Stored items
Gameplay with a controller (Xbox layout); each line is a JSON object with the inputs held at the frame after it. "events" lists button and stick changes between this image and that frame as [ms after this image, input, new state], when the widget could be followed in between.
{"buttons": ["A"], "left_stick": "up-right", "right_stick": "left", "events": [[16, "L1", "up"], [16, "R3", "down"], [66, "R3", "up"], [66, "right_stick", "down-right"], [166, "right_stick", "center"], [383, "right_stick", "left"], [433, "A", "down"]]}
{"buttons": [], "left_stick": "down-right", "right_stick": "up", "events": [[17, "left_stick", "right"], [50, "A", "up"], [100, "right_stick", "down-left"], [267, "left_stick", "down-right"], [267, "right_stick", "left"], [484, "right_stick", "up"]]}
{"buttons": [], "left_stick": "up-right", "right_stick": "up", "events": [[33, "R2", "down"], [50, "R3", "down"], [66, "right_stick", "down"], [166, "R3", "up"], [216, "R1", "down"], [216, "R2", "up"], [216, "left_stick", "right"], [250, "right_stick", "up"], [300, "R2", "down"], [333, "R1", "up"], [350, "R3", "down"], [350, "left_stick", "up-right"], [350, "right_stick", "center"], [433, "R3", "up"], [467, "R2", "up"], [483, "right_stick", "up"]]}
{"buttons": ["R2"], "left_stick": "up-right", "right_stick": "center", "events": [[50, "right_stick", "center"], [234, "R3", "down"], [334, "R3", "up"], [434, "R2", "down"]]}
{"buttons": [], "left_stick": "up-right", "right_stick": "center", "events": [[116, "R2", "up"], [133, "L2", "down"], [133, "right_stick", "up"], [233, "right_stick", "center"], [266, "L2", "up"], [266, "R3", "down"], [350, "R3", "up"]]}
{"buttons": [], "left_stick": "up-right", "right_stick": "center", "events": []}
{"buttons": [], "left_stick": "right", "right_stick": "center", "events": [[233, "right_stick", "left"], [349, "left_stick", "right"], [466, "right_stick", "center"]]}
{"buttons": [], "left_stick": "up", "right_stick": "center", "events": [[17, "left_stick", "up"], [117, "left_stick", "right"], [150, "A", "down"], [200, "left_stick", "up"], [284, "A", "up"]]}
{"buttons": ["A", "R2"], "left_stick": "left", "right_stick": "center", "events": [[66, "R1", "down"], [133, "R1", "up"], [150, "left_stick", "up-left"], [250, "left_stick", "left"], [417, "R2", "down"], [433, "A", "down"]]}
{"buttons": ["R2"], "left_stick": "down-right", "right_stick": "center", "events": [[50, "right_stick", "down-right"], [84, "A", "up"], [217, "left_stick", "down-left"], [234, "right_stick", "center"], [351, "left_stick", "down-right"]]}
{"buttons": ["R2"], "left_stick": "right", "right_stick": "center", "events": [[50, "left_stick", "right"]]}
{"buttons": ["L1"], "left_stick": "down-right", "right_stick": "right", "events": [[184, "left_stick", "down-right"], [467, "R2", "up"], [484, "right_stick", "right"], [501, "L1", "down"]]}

Task details - Write the entries above out again. Match them exactly.

Result -
Gameplay with a controller (Xbox layout); each line is a JSON object with the inputs held at the frame after it. "events" lists button and stick changes between this image and that frame as [ms after this image, input, new state], when the widget could be followed in between.
{"buttons": ["A"], "left_stick": "up-right", "right_stick": "left", "events": [[16, "L1", "up"], [16, "R3", "down"], [66, "R3", "up"], [66, "right_stick", "down-right"], [166, "right_stick", "center"], [383, "right_stick", "left"], [433, "A", "down"]]}
{"buttons": [], "left_stick": "down-right", "right_stick": "up", "events": [[17, "left_stick", "right"], [50, "A", "up"], [100, "right_stick", "down-left"], [267, "left_stick", "down-right"], [267, "right_stick", "left"], [484, "right_stick", "up"]]}
{"buttons": [], "left_stick": "up-right", "right_stick": "up", "events": [[33, "R2", "down"], [50, "R3", "down"], [66, "right_stick", "down"], [166, "R3", "up"], [216, "R1", "down"], [216, "R2", "up"], [216, "left_stick", "right"], [250, "right_stick", "up"], [300, "R2", "down"], [333, "R1", "up"], [350, "R3", "down"], [350, "left_stick", "up-right"], [350, "right_stick", "center"], [433, "R3", "up"], [467, "R2", "up"], [483, "right_stick", "up"]]}
{"buttons": ["R2"], "left_stick": "up-right", "right_stick": "center", "events": [[50, "right_stick", "center"], [234, "R3", "down"], [334, "R3", "up"], [434, "R2", "down"]]}
{"buttons": [], "left_stick": "up-right", "right_stick": "center", "events": [[116, "R2", "up"], [133, "L2", "down"], [133, "right_stick", "up"], [233, "right_stick", "center"], [266, "L2", "up"], [266, "R3", "down"], [350, "R3", "up"]]}
{"buttons": [], "left_stick": "up-right", "right_stick": "center", "events": []}
{"buttons": [], "left_stick": "right", "right_stick": "center", "events": [[233, "right_stick", "left"], [349, "left_stick", "right"], [466, "right_stick", "center"]]}
{"buttons": [], "left_stick": "up", "right_stick": "center", "events": [[17, "left_stick", "up"], [117, "left_stick", "right"], [150, "A", "down"], [200, "left_stick", "up"], [284, "A", "up"]]}
{"buttons": ["A", "R2"], "left_stick": "left", "right_stick": "center", "events": [[66, "R1", "down"], [133, "R1", "up"], [150, "left_stick", "up-left"], [250, "left_stick", "left"], [417, "R2", "down"], [433, "A", "down"]]}
{"buttons": ["R2"], "left_stick": "down-right", "right_stick": "center", "events": [[50, "right_stick", "down-right"], [84, "A", "up"], [217, "left_stick", "down-left"], [234, "right_stick", "center"], [351, "left_stick", "down-right"]]}
{"buttons": ["R2"], "left_stick": "right", "right_stick": "center", "events": [[50, "left_stick", "right"]]}
{"buttons": ["L1"], "left_stick": "down-right", "right_stick": "right", "events": [[184, "left_stick", "down-right"], [467, "R2", "up"], [484, "right_stick", "right"], [501, "L1", "down"]]}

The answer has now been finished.